» WORK INSTRUCTION:
Exact copy, no pictures: take the lines of the listing below from the first through the one containing "on progress. |".

═════ EXTRACTED ENTRIES ═════

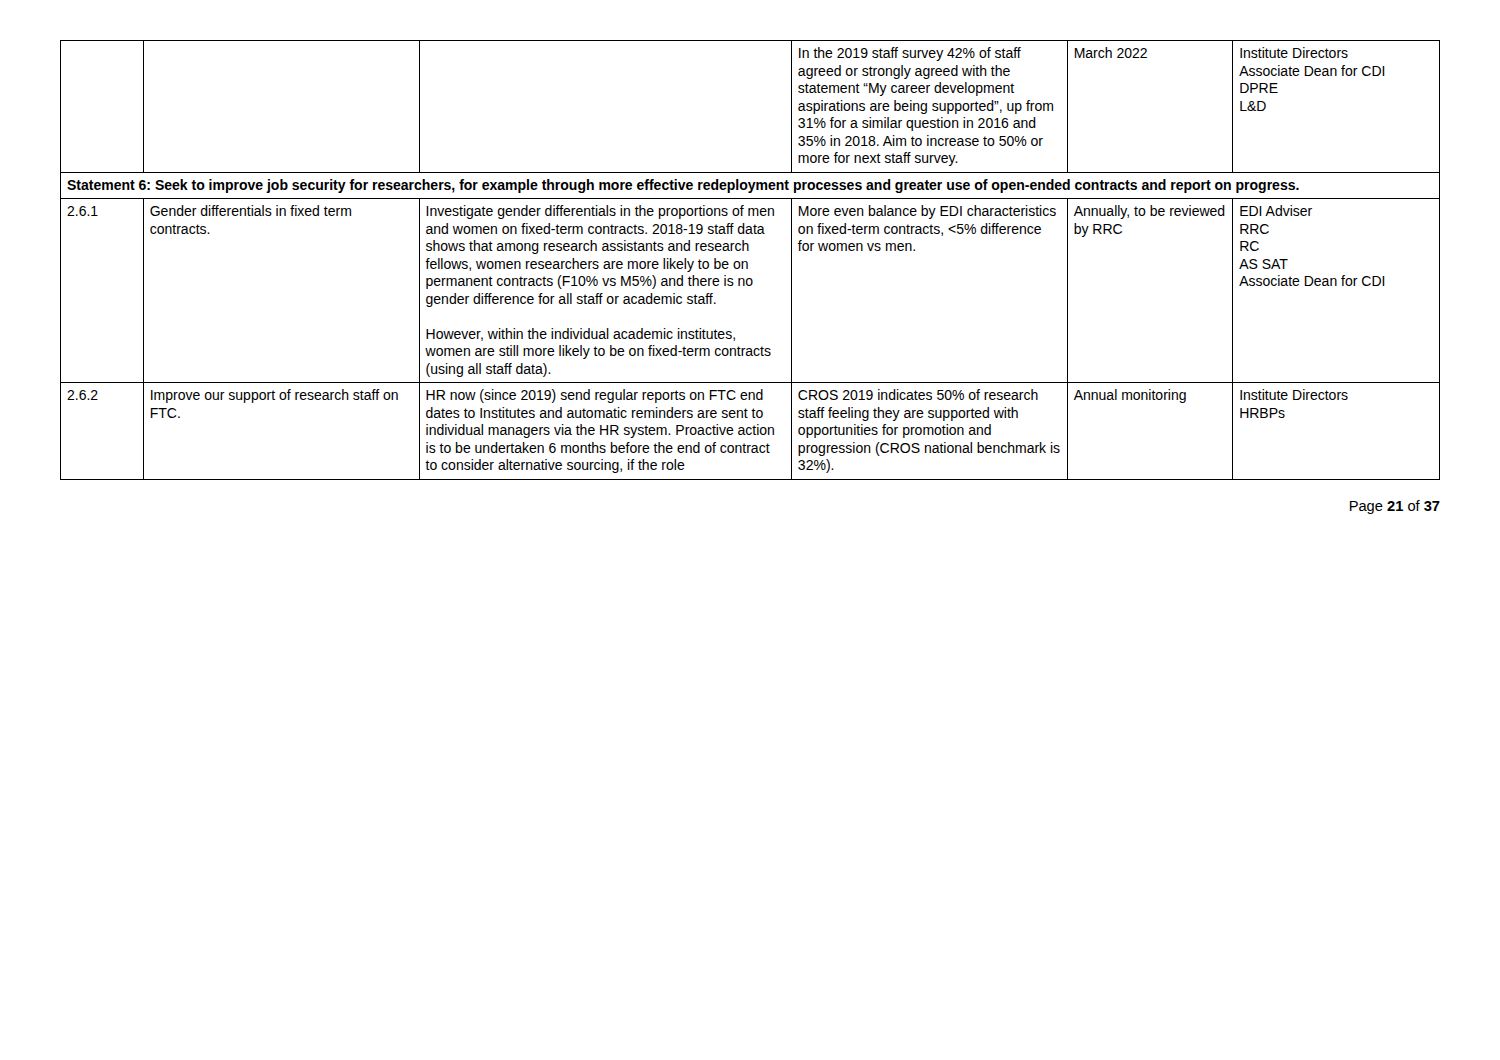| | | | In the 2019 staff survey 42% of staff agreed or strongly agreed with the statement “My career development aspirations are being supported”, up from 31% for a similar question in 2016 and 35% in 2018. Aim to increase to 50% or more for next staff survey. | March 2022 | Institute Directors Associate Dean for CDI DPRE L&D |
| Statement 6: Seek to improve job security for researchers, for example through more effective redeployment processes and greater use of open-ended contracts and report on progress. |
| 2.6.1 | Gender differentials in fixed term contracts. | Investigate gender differentials in the proportions of men and women on fixed-term contracts. 2018-19 staff data shows that among research assistants and research fellows, women researchers are more likely to be on permanent contracts (F10% vs M5%) and there is no gender difference for all staff or academic staff. However, within the individual academic institutes, women are still more likely to be on fixed-term contracts (using all staff data). | More even balance by EDI characteristics on fixed-term contracts, <5% difference for women vs men. | Annually, to be reviewed by RRC | EDI Adviser RRC RC AS SAT Associate Dean for CDI |
| 2.6.2 | Improve our support of research staff on FTC. | HR now (since 2019) send regular reports on FTC end dates to Institutes and automatic reminders are sent to individual managers via the HR system. Proactive action is to be undertaken 6 months before the end of contract to consider alternative sourcing, if the role | CROS 2019 indicates 50% of research staff feeling they are supported with opportunities for promotion and progression (CROS national benchmark is 32%). | Annual monitoring | Institute Directors HRBPs |
Page 21 of 37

═════

» EXERCISE RESPONSE:
| | | | In the 2019 staff survey 42% of staff agreed or strongly agreed with the statement “My career development aspirations are being supported”, up from 31% for a similar question in 2016 and 35% in 2018. Aim to increase to 50% or more for next staff survey. | March 2022 | Institute Directors Associate Dean for CDI DPRE L&D |
| Statement 6: Seek to improve job security for researchers, for example through more effective redeployment processes and greater use of open-ended contracts and report on progress. |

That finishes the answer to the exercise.